Hong Kong banks sold notes linked to failed
Lehman Brothers Holdings Inc. to elderly, poorly educated and mentally
ill people, according to a central bank investigation that may fuel
demands for better protection of the city’s investors.

The Legislative Council released previously blacked-out sections of
a Hong Kong Monetary Authority report showing 102 cases in which
“vulnerable” investors were sold the credit- linked notes, which
plunged in value after Lehman’s Sept. 15 bankruptcy.

The disclosure was held up after the HKMA sought to keep some of
its findings private and follows almost daily street protests by
elderly investors who claim that banks had said the securities were
low-risk. A total of HK$13.9 billion ($1.8 billion) of the
credit-linked notes arranged by a local unit of Lehman were sold to
Hong Kong individuals, according to the Securities and Futures
Commission.

“If more restrictions are placed on the sale of investment products
it could add a lot onto banks’ operating costs,” said Paul Lee, an
analyst at Hong Kong-based Tai Fook Securities Ltd. “Customers may also
be more reluctant to invest because of all the extra documents they
have to go through.”

The central bank identified 102 cases where complex and risky
investments were sold by banks to “vulnerable” investors, according to
information contained in the blacked-out section of the HKMA report
made public at a hearing in the city’s Legislative Council today.

Investor Interest


Some investors have alleged that banks and brokerages misrepresented the potential risks when selling the notes.

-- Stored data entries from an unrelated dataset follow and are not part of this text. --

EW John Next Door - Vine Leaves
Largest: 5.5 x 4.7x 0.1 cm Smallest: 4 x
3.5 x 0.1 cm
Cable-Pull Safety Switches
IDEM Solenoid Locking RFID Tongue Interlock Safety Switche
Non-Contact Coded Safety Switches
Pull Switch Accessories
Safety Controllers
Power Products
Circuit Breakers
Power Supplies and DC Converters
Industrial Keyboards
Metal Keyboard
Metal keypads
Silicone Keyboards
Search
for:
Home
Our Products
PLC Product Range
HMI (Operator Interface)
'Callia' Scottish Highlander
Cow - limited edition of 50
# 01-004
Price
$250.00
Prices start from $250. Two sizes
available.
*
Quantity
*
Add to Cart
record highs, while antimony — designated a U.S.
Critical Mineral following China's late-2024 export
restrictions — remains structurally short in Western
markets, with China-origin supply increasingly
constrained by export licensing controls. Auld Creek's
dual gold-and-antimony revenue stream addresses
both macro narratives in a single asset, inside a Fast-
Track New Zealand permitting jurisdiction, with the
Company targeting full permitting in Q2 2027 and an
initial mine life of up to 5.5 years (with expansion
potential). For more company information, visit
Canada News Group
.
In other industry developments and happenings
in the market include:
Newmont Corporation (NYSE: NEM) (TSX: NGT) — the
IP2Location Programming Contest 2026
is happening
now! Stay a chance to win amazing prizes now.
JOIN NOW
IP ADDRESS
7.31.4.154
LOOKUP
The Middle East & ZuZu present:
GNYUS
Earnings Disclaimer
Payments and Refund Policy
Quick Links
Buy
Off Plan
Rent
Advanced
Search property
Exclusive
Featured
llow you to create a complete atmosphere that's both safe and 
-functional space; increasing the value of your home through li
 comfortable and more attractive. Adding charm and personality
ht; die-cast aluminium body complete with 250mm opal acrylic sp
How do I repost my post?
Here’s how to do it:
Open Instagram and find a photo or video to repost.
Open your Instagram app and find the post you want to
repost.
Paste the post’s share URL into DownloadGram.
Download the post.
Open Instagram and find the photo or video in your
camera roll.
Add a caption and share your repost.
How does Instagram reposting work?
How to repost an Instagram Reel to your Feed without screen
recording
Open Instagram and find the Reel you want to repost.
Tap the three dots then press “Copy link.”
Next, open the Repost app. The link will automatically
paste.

“What’s important right now is what the HKMA is preparing to do to
help investors get their money back,” said Chim Pui- chung, a
legislator representing the financial services industry. “So far they
haven’t offered much on this part.”

The central bank had previously refused to disclose parts of its
findings, arguing that it would be “against public interest.” It later
agreed to reveal in closed meetings deleted parts of the report to
legislators.

Sun Hung Kai & Co., the city’s biggest local brokerage by
market value, in February agreed to pay back investors in the notes,
making it the first vendor to decide to provide a full refund. It
didn’t admit to any liability or wrongdoing in selling the products.

BOC Hong Kong Ltd., Bank of East Asia Ltd., Wing Hang Bank Ltd. and
Dah Sing Banking Group Ltd. were among the 19 firms that sold the
notes, according to the Hong Kong Association of Banks.

Clarina Man, a spokeswoman for BOC Hong Kong, declined to comment
on the HKMA report. Vera Lung, a spokeswoman for Bank of East Asia,
didn’t immediately return calls from Bloomberg seeking comment.